With the deck stacked against them, it probably shouldn’t be surprising so many companies have cut benefits and increased an employee’s share of the financial load. However, Lance said employers do have other options to try to mitigate rising costs.
“One of the ways that we see employers addressing it is looking at the employee population in total — the well, the sick and the pre-sick … really looking at chronically ill and at-risk populations,” he said. From there, Lance continued, employers should ask, “What do I need to do proactively with my employees to help their wellness and well being, and hopefully lower my costs?”
Instituting employee programs in areas such as weight management, physical activity and smoking cessation is one option. However, Fletcher readily admits, “Change is hard. That’s been dicey to show real savings because of engagement, adoption and other issues, but it’s the right thing to do.” Even with research still out on long-term effectiveness, many carriers are supportive of an organization’s efforts to use coaching, programming and technology to try to change bad habits and instill good ones.
Additional savings could be realized by actually tailoring benefits to the specific profile of your employee population. Are you paying for a smoking cessation benefit in your plan even though there are no smokers being covered?
The second area to explore, he continued, is to “look at where your employees are getting their care.” Lance said there is a wide variance, even within a specific geographic region, in the cost of healthcare services and products. It’s an area, he said, where employers recognize the challenge but don’t really understand how to control or impact the costs.

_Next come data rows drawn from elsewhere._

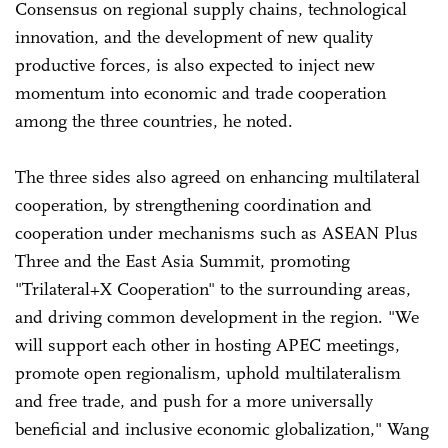
Consensus on regional supply chains, technological
innovation, and the development of new quality
productive forces, is also expected to inject new
momentum into economic and trade cooperation
among the three countries, he noted.
The three sides also agreed on enhancing multilateral
cooperation, by strengthening coordination and
cooperation under mechanisms such as ASEAN Plus
Three and the East Asia Summit, promoting
"Trilateral+X Cooperation" to the surrounding areas,
and driving common development in the region. "We
will support each other in hosting APEC meetings,
promote open regionalism, uphold multilateralism
and free trade, and push for a more universally
beneficial and inclusive economic globalization," Wang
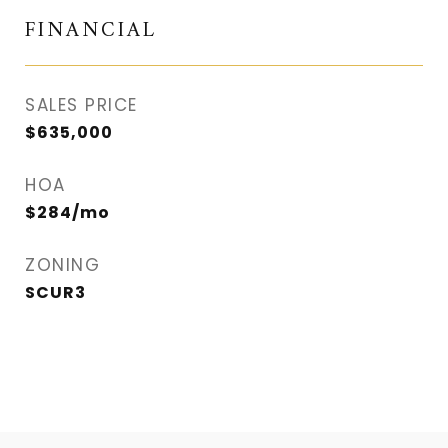
FINANCIAL
SALES PRICE
$635,000
HOA
$284/mo
ZONING
SCUR3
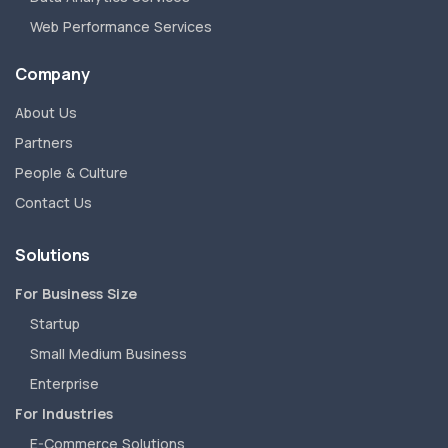
Web Performance Services
Company
About Us
Partners
People & Culture
Contact Us
Solutions
For Business Size
Startup
Small Medium Business
Enterprise
For Industries
E-Commerce Solutions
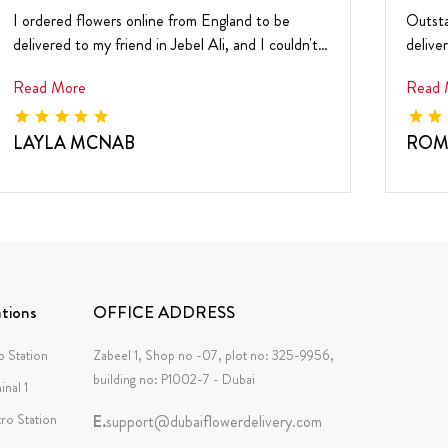
I ordered flowers online from England to be
Outsta
delivered to my friend in Jebel Ali, and I couldn't
delive
be h...
and ...
Read More
Read 
LAYLA MCNAB
ROM
tions
OFFICE ADDRESS
 Station
Zabeel 1, Shop no -07, plot no: 325-9956,
building no: P1002-7 - Dubai
inal 1
tro Station
E.
support@dubaiflowerdelivery.com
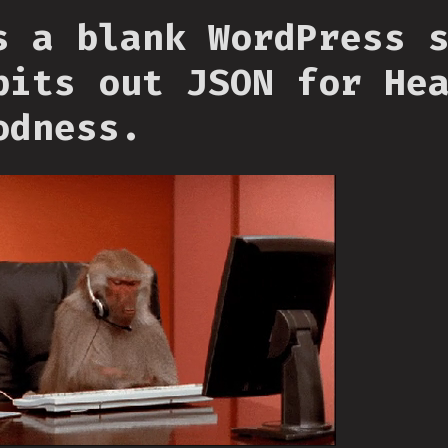
s a blank WordPress 
pits out JSON for He
odness.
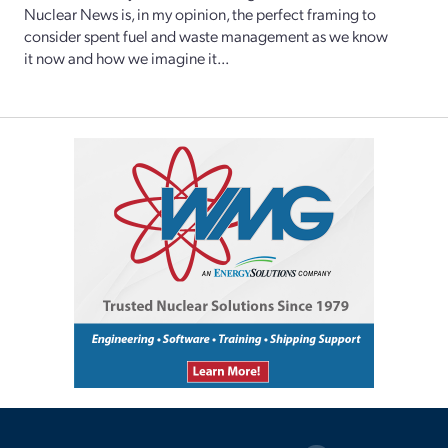
Nuclear News is, in my opinion, the perfect framing to
consider spent fuel and waste management as we know
it now and how we imagine it...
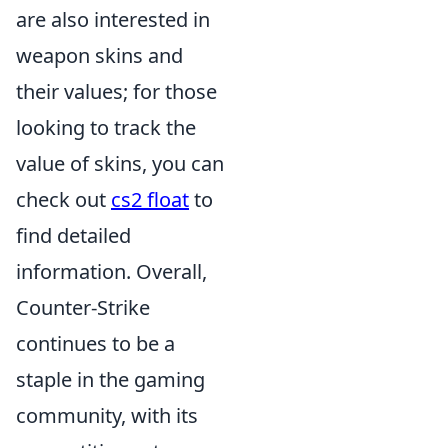
are also interested in
weapon skins and
their values; for those
looking to track the
value of skins, you can
check out
cs2 float
to
find detailed
information. Overall,
Counter-Strike
continues to be a
staple in the gaming
community, with its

However, Lance noted, today tools do exist to compare data on cost and quality so that employers have increased ability to look at their networks to find the biggest bang for their buck.
“From the macro view, this is part of what the healthcare reform law was shooting for … to have employers look at networks to see where the value really is.” However, Lance stressed, it’s critically important that quality and outcomes be factored into the decision.
“The value equation is cost plus quality plus outcomes … if those all match up then go with the lower cost,” Lance stated, adding that employers really begin to realize savings when they get to the point where they offer their employees the right care at the right cost with the best outcomes.
When you find that balance, he said, then it makes sense to narrow your networks or promote those offering the best pricing. “If you find the right value equation, you give employees a deep discount for going to those providers,” he noted of one way to drive traffic to the most cost effective options.
Lance said employers must also rethink their benefit design. “You’ve got to look at it holistically,” he said. Lance added that doesn’t automatically mean cost shifting. He noted, “‘Consumer driven plan’ is really code word for ‘you pay more.’” However, he continued, the level of employee contribution might need to be altered or deductibles tweaked. It takes a bit of digging and requires an investment of time, but he has found significant cost savings are possible.
“Once you have all the information, you can make an informed decision about benefits rather than just doing what the broker says.”
The bottom line, Lance concluded, is to not simply accept the status quo. “If you get all of this right, you lower your cost, and you have happier, more productive people. That’s what every business wants.”